§ DATA RECORDS:
------------------------------------------------------------

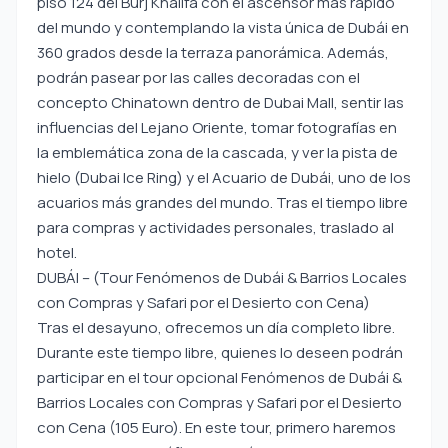
piso 124 del Burj Khalifa con el ascensor más rápido
del mundo y contemplando la vista única de Dubái en
360 grados desde la terraza panorámica. Además,
podrán pasear por las calles decoradas con el
concepto Chinatown dentro de Dubai Mall, sentir las
influencias del Lejano Oriente, tomar fotografías en
la emblemática zona de la cascada, y ver la pista de
hielo (Dubai Ice Ring) y el Acuario de Dubái, uno de los
acuarios más grandes del mundo. Tras el tiempo libre
para compras y actividades personales, traslado al
hotel.
DUBÁI – (Tour Fenómenos de Dubái & Barrios Locales
con Compras y Safari por el Desierto con Cena)
Tras el desayuno, ofrecemos un día completo libre.
Durante este tiempo libre, quienes lo deseen podrán
participar en el tour opcional Fenómenos de Dubái &
Barrios Locales con Compras y Safari por el Desierto
con Cena (105 Euro). En este tour, primero haremos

------------------------------------------------------------

§ GOAL OF THE EXERCISE:
Extract from the material above every line that contains the word "Safari".

§ ANSWER SPACE:
con Compras y Safari por el Desierto con Cena)
Barrios Locales con Compras y Safari por el Desierto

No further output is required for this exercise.